§ **Given passage**

This study reports a very high HCMV seroprevalence in Seoul, South Korea, a developed country with a high socioeconomic status and well-organised public health system [20, 22]. As a result, our data may suggest high proportions of both seropositive donors and recipients (D+/R+), which is considered a usual intermediate risk for post-transplant HCMV infection and/or disease via the reactivation of a latent virus [9, 16, 23]. Our overall HCMV IgG seropositive rate is higher than the upper seroprevalence value (88%) of the 95% uncertainty interval in the worldwide general population, based on a recent meta-regression-based estimation [14]. Seronegative individuals were extremely rare among those aged ≥ 31 years in the SOT recipients. In addition, HCMV seropositive rates and titres were generally proportional to age, except for teenagers. As HCMV may be horizontally transmitted by intimate contact, mainly by hand contact, the lowest seroprevalence observed in subjects between 11 to 15 years of age could be attributed to primary acquisition of HCMV at adolescence owing to improved hygiene [24, 25].
These analyses also revealed high HCMV IgG titres in the elderly population among SOT recipients and healthy subjects. A high HCMV IgG titre and persistent immune reactivation caused by an inflation in the population of long-lived, non-classical HCMV-specific effector memory CD8+ T lymphocytes have been associated with chronic inflammatory diseases, including atherosclerosis, stroke, and coronary artery disease [3, 4, 11, 26-28]. Therefore, the findings of high seropositivity and IgG titres in elderly individuals might suggest the need for further evaluation to prevent HCMV reactivation in a specific population, regardless of their immunocompromised status, as this approach could reduce the morbidity and mortality associated with inflammatory vascular diseases.
Despite the international distribution of HCMV, seropositivity rates around the world vary widely from 18% to 100%, according to geographical location, ethnicity, and specific subpopulation features [14, 29-32]. In a recent study by Li et al., stratification of serological profiles by age group revealed a very high IgG positive rate (97%) even among young individuals (0–14 years), in contrast to our data [17]. A study conducted in the Netherlands, in 2006 to 2007, reported that non-western individuals (76.7%) had a considerably higher seroprevalence than native Dutch and western individuals (41.5%) [31]. In general, the very high HCMV seroprevalence observed in South Korea is similar to that reported in the WHO Eastern Mediterranean region, rather than in the European region or the Americas [29, 31-33]. The different breastfeeding rates and HCMV IgM or IgG seropositive rates of women of reproductive age could contribute to the varied seroprevalence of HCMV between countries or regions, because mother-to-infant vertical transmission may have a major impact on global epidemiology of HCMV [33-35].

§ **Extracted information**
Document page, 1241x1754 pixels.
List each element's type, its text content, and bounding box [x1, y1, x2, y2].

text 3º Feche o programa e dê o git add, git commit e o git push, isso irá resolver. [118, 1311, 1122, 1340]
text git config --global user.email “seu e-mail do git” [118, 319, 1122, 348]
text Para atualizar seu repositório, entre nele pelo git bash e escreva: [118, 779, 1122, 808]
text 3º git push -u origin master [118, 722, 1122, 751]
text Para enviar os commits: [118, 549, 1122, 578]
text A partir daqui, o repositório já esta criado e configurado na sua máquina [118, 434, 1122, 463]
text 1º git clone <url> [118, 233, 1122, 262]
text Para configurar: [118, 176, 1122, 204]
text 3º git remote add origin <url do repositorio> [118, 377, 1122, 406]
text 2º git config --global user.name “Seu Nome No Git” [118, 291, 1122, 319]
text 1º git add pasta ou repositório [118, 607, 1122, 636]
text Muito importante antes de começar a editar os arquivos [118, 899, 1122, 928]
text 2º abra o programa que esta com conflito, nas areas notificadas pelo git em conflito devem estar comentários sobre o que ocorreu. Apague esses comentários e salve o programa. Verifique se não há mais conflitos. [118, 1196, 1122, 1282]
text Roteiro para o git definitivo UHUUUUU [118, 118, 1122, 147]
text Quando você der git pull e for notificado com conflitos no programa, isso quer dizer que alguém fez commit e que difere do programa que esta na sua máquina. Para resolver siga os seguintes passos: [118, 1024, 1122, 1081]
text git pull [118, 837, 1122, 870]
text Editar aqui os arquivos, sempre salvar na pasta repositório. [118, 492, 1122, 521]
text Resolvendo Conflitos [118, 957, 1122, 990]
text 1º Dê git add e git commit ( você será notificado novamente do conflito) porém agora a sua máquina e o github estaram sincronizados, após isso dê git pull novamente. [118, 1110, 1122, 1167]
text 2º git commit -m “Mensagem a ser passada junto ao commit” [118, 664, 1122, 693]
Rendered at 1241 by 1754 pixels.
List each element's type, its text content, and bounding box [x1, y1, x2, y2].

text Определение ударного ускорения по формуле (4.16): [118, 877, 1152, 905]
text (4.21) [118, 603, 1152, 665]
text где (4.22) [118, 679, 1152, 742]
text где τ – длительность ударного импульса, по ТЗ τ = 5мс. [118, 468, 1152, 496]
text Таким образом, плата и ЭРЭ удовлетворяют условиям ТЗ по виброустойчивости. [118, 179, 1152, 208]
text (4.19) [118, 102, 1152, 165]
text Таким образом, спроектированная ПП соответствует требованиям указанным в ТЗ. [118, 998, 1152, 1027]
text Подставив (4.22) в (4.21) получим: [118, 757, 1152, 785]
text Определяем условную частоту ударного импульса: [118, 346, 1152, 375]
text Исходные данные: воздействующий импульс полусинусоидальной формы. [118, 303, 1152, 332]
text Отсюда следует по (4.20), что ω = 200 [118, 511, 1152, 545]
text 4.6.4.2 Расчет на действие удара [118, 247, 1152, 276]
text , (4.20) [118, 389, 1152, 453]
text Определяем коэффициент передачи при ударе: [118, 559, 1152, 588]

§ **The task**
Continue the discussion of HCMV seroprevalence in South Korea from where it stops.

§ **Response to this task**
In a SOT setting reported in Hungary, living organ donors were found to have an HCMV seroprevalence of 85% [36]. However, a detailed analysis of the pre-transplant HCMV IgG seropositivity rates and titres among SOT recipients according to age groups or transplant organs as well as in contrast to healthy subjects was not fully reported. In our study, SOT recipients had higher HCMV IgG seropositive rates and titres relative to healthy transplant donors. In addition, the healthy individuals were independently associated with significantly lower HCMV IgG seroprevalence in a logistic regression model. Patients who need SOT have higher HCMV seroprevalence and, therefore, exhibit a higher risk for post-transplant complications associated with HCMV than patients who do not need SOT. Therefore, pre-transplant anti-HCMV IgG assessments are clinically significant in predicting the development of post-transplant HCMV infection and/or disease [9, 16]. In addition, the HCMV serostatus can be clinically useful to stratify the risk groups for post-transplant HCMV reactivation and guide precise HCMV preventive strategies [9, 16].
It would be informative to reveal that patients who received SOT in the end stage organ disease state have higher HCMV IgG seropositive rates and titres compared to heathy individuals. This finding might be associated with asymptomatic intermittent HCMV replication and immune boosting against HCMV in chronic end stage medical diseases as well as polyclonal immune activation through pro-inflammatory cytokine release upon fulminant acute organ failure leading to SOT [37-40].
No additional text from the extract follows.